▶ _Exercise brief_: Convert every line of the listing below into a Markdown table with two columns, Row and Entry. Number the lines in order and leave out any blank lines.
--- start of Record set ---
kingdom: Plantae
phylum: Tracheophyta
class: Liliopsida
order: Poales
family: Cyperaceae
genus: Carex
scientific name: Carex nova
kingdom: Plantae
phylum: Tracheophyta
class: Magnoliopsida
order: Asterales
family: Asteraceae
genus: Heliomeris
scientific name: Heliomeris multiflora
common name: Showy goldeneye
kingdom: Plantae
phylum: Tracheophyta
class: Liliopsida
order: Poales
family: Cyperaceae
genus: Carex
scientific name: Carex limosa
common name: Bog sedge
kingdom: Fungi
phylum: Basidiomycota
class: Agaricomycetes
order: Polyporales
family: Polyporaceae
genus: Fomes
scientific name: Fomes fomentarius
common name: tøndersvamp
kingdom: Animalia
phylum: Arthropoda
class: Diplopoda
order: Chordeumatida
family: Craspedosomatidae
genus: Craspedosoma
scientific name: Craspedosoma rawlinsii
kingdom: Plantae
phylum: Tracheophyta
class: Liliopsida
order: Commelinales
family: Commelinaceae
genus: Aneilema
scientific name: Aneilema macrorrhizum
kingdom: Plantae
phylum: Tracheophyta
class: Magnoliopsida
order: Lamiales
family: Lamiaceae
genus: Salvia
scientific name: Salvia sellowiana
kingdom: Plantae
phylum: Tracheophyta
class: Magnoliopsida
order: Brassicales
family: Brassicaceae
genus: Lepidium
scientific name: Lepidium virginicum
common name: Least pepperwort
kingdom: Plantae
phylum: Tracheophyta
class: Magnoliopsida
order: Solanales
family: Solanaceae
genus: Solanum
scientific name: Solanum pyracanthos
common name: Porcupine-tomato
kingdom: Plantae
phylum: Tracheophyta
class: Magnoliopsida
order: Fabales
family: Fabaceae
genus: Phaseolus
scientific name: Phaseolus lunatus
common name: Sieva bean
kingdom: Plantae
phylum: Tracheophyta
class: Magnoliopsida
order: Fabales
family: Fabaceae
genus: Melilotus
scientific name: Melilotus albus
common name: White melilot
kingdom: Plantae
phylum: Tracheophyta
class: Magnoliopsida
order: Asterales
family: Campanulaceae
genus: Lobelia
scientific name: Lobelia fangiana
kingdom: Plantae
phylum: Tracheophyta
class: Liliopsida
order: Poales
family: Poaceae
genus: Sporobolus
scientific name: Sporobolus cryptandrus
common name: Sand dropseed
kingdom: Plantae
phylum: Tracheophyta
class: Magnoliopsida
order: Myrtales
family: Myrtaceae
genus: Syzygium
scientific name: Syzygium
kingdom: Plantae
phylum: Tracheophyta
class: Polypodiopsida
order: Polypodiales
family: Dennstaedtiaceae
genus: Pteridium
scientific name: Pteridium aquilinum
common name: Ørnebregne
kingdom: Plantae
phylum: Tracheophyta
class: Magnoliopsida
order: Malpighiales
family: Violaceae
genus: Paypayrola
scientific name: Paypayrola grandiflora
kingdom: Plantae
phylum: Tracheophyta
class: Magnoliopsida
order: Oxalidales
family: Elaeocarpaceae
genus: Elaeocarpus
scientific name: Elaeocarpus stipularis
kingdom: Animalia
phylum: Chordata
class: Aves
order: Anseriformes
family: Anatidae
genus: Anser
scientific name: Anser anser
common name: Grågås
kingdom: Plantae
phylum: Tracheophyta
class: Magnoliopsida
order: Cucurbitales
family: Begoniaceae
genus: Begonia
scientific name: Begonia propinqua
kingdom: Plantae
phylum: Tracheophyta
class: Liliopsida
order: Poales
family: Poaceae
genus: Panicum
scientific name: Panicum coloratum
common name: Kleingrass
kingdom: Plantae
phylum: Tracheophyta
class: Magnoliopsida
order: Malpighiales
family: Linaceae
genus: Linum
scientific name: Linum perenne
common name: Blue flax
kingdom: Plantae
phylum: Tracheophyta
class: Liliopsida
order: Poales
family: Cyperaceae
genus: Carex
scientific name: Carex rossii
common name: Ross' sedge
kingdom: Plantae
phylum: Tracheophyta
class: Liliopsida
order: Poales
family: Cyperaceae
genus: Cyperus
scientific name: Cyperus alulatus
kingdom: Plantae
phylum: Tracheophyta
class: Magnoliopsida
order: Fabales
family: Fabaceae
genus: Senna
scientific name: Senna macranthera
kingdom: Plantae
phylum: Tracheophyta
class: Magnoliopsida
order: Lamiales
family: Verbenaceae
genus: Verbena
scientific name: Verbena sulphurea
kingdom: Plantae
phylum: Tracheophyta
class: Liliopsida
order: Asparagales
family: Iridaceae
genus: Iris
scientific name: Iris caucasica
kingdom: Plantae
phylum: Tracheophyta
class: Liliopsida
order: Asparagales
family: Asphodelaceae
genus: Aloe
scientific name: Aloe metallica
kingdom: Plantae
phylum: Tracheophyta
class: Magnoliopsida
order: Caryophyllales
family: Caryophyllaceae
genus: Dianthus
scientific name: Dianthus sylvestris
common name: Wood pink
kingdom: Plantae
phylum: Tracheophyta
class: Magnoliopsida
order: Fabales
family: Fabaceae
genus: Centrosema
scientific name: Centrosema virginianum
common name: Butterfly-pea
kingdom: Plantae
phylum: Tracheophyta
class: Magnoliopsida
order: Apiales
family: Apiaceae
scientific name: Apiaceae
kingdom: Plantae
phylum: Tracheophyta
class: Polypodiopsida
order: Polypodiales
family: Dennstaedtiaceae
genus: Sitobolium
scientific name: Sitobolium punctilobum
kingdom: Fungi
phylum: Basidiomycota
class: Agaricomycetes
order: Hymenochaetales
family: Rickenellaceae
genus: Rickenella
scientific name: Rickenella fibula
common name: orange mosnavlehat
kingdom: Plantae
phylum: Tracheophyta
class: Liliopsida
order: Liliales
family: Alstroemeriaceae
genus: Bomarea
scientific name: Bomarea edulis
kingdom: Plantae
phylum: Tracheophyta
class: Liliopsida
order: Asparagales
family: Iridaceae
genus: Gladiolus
--- end of Record set ---
▶ _Result of the task_:
| Row | Entry |
|---|---|
| 1 | kingdom: Plantae |
| 2 | phylum: Tracheophyta |
| 3 | class: Liliopsida |
| 4 | order: Poales |
| 5 | family: Cyperaceae |
| 6 | genus: Carex |
| 7 | scientific name: Carex nova |
| 8 | kingdom: Plantae |
| 9 | phylum: Tracheophyta |
| 10 | class: Magnoliopsida |
| 11 | order: Asterales |
| 12 | family: Asteraceae |
| 13 | genus: Heliomeris |
| 14 | scientific name: Heliomeris multiflora |
| 15 | common name: Showy goldeneye |
| 16 | kingdom: Plantae |
| 17 | phylum: Tracheophyta |
| 18 | class: Liliopsida |
| 19 | order: Poales |
| 20 | family: Cyperaceae |
| 21 | genus: Carex |
| 22 | scientific name: Carex limosa |
| 23 | common name: Bog sedge |
| 24 | kingdom: Fungi |
| 25 | phylum: Basidiomycota |
| 26 | class: Agaricomycetes |
| 27 | order: Polyporales |
| 28 | family: Polyporaceae |
| 29 | genus: Fomes |
| 30 | scientific name: Fomes fomentarius |
| 31 | common name: tøndersvamp |
| 32 | kingdom: Animalia |
| 33 | phylum: Arthropoda |
| 34 | class: Diplopoda |
| 35 | order: Chordeumatida |
| 36 | family: Craspedosomatidae |
| 37 | genus: Craspedosoma |
| 38 | scientific name: Craspedosoma rawlinsii |
| 39 | kingdom: Plantae |
| 40 | phylum: Tracheophyta |
| 41 | class: Liliopsida |
| 42 | order: Commelinales |
| 43 | family: Commelinaceae |
| 44 | genus: Aneilema |
| 45 | scientific name: Aneilema macrorrhizum |
| 46 | kingdom: Plantae |
| 47 | phylum: Tracheophyta |
| 48 | class: Magnoliopsida |
| 49 | order: Lamiales |
| 50 | family: Lamiaceae |
| 51 | genus: Salvia |
| 52 | scientific name: Salvia sellowiana |
| 53 | kingdom: Plantae |
| 54 | phylum: Tracheophyta |
| 55 | class: Magnoliopsida |
| 56 | order: Brassicales |
| 57 | family: Brassicaceae |
| 58 | genus: Lepidium |
| 59 | scientific name: Lepidium virginicum |
| 60 | common name: Least pepperwort |
| 61 | kingdom: Plantae |
| 62 | phylum: Tracheophyta |
| 63 | class: Magnoliopsida |
| 64 | order: Solanales |
| 65 | family: Solanaceae |
| 66 | genus: Solanum |
| 67 | scientific name: Solanum pyracanthos |
| 68 | common name: Porcupine-tomato |
| 69 | kingdom: Plantae |
| 70 | phylum: Tracheophyta |
| 71 | class: Magnoliopsida |
| 72 | order: Fabales |
| 73 | family: Fabaceae |
| 74 | genus: Phaseolus |
| 75 | scientific name: Phaseolus lunatus |
| 76 | common name: Sieva bean |
| 77 | kingdom: Plantae |
| 78 | phylum: Tracheophyta |
| 79 | class: Magnoliopsida |
| 80 | order: Fabales |
| 81 | family: Fabaceae |
| 82 | genus: Melilotus |
| 83 | scientific name: Melilotus albus |
| 84 | common name: White melilot |
| 85 | kingdom: Plantae |
| 86 | phylum: Tracheophyta |
| 87 | class: Magnoliopsida |
| 88 | order: Asterales |
| 89 | family: Campanulaceae |
| 90 | genus: Lobelia |
| 91 | scientific name: Lobelia fangiana |
| 92 | kingdom: Plantae |
| 93 | phylum: Tracheophyta |
| 94 | class: Liliopsida |
| 95 | order: Poales |
| 96 | family: Poaceae |
| 97 | genus: Sporobolus |
| 98 | scientific name: Sporobolus cryptandrus |
| 99 | common name: Sand dropseed |
| 100 | kingdom: Plantae |
| 101 | phylum: Tracheophyta |
| 102 | class: Magnoliopsida |
| 103 | order: Myrtales |
| 104 | family: Myrtaceae |
| 105 | genus: Syzygium |
| 106 | scientific name: Syzygium |
| 107 | kingdom: Plantae |
| 108 | phylum: Tracheophyta |
| 109 | class: Polypodiopsida |
| 110 | order: Polypodiales |
| 111 | family: Dennstaedtiaceae |
| 112 | genus: Pteridium |
| 113 | scientific name: Pteridium aquilinum |
| 114 | common name: Ørnebregne |
| 115 | kingdom: Plantae |
| 116 | phylum: Tracheophyta |
| 117 | class: Magnoliopsida |
| 118 | order: Malpighiales |
| 119 | family: Violaceae |
| 120 | genus: Paypayrola |
| 121 | scientific name: Paypayrola grandiflora |
| 122 | kingdom: Plantae |
| 123 | phylum: Tracheophyta |
| 124 | class: Magnoliopsida |
| 125 | order: Oxalidales |
| 126 | family: Elaeocarpaceae |
| 127 | genus: Elaeocarpus |
| 128 | scientific name: Elaeocarpus stipularis |
| 129 | kingdom: Animalia |
| 130 | phylum: Chordata |
| 131 | class: Aves |
| 132 | order: Anseriformes |
| 133 | family: Anatidae |
| 134 | genus: Anser |
| 135 | scientific name: Anser anser |
| 136 | common name: Grågås |
| 137 | kingdom: Plantae |
| 138 | phylum: Tracheophyta |
| 139 | class: Magnoliopsida |
| 140 | order: Cucurbitales |
| 141 | family: Begoniaceae |
| 142 | genus: Begonia |
| 143 | scientific name: Begonia propinqua |
| 144 | kingdom: Plantae |
| 145 | phylum: Tracheophyta |
| 146 | class: Liliopsida |
| 147 | order: Poales |
| 148 | family: Poaceae |
| 149 | genus: Panicum |
| 150 | scientific name: Panicum coloratum |
| 151 | common name: Kleingrass |
| 152 | kingdom: Plantae |
| 153 | phylum: Tracheophyta |
| 154 | class: Magnoliopsida |
| 155 | order: Malpighiales |
| 156 | family: Linaceae |
| 157 | genus: Linum |
| 158 | scientific name: Linum perenne |
| 159 | common name: Blue flax |
| 160 | kingdom: Plantae |
| 161 | phylum: Tracheophyta |
| 162 | class: Liliopsida |
| 163 | order: Poales |
| 164 | family: Cyperaceae |
| 165 | genus: Carex |
| 166 | scientific name: Carex rossii |
| 167 | common name: Ross' sedge |
| 168 | kingdom: Plantae |
| 169 | phylum: Tracheophyta |
| 170 | class: Liliopsida |
| 171 | order: Poales |
| 172 | family: Cyperaceae |
| 173 | genus: Cyperus |
| 174 | scientific name: Cyperus alulatus |
| 175 | kingdom: Plantae |
| 176 | phylum: Tracheophyta |
| 177 | class: Magnoliopsida |
| 178 | order: Fabales |
| 179 | family: Fabaceae |
| 180 | genus: Senna |
| 181 | scientific name: Senna macranthera |
| 182 | kingdom: Plantae |
| 183 | phylum: Tracheophyta |
| 184 | class: Magnoliopsida |
| 185 | order: Lamiales |
| 186 | family: Verbenaceae |
| 187 | genus: Verbena |
| 188 | scientific name: Verbena sulphurea |
| 189 | kingdom: Plantae |
| 190 | phylum: Tracheophyta |
| 191 | class: Liliopsida |
| 192 | order: Asparagales |
| 193 | family: Iridaceae |
| 194 | genus: Iris |
| 195 | scientific name: Iris caucasica |
| 196 | kingdom: Plantae |
| 197 | phylum: Tracheophyta |
| 198 | class: Liliopsida |
| 199 | order: Asparagales |
| 200 | family: Asphodelaceae |
| 201 | genus: Aloe |
| 202 | scientific name: Aloe metallica |
| 203 | kingdom: Plantae |
| 204 | phylum: Tracheophyta |
| 205 | class: Magnoliopsida |
| 206 | order: Caryophyllales |
| 207 | family: Caryophyllaceae |
| 208 | genus: Dianthus |
| 209 | scientific name: Dianthus sylvestris |
| 210 | common name: Wood pink |
| 211 | kingdom: Plantae |
| 212 | phylum: Tracheophyta |
| 213 | class: Magnoliopsida |
| 214 | order: Fabales |
| 215 | family: Fabaceae |
| 216 | genus: Centrosema |
| 217 | scientific name: Centrosema virginianum |
| 218 | common name: Butterfly-pea |
| 219 | kingdom: Plantae |
| 220 | phylum: Tracheophyta |
| 221 | class: Magnoliopsida |
| 222 | order: Apiales |
| 223 | family: Apiaceae |
| 224 | scientific name: Apiaceae |
| 225 | kingdom: Plantae |
| 226 | phylum: Tracheophyta |
| 227 | class: Polypodiopsida |
| 228 | order: Polypodiales |
| 229 | family: Dennstaedtiaceae |
| 230 | genus: Sitobolium |
| 231 | scientific name: Sitobolium punctilobum |
| 232 | kingdom: Fungi |
| 233 | phylum: Basidiomycota |
| 234 | class: Agaricomycetes |
| 235 | order: Hymenochaetales |
| 236 | family: Rickenellaceae |
| 237 | genus: Rickenella |
| 238 | scientific name: Rickenella fibula |
| 239 | common name: orange mosnavlehat |
| 240 | kingdom: Plantae |
| 241 | phylum: Tracheophyta |
| 242 | class: Liliopsida |
| 243 | order: Liliales |
| 244 | family: Alstroemeriaceae |
| 245 | genus: Bomarea |
| 246 | scientific name: Bomarea edulis |
| 247 | kingdom: Plantae |
| 248 | phylum: Tracheophyta |
| 249 | class: Liliopsida |
| 250 | order: Asparagales |
| 251 | family: Iridaceae |
| 252 | genus: Gladiolus |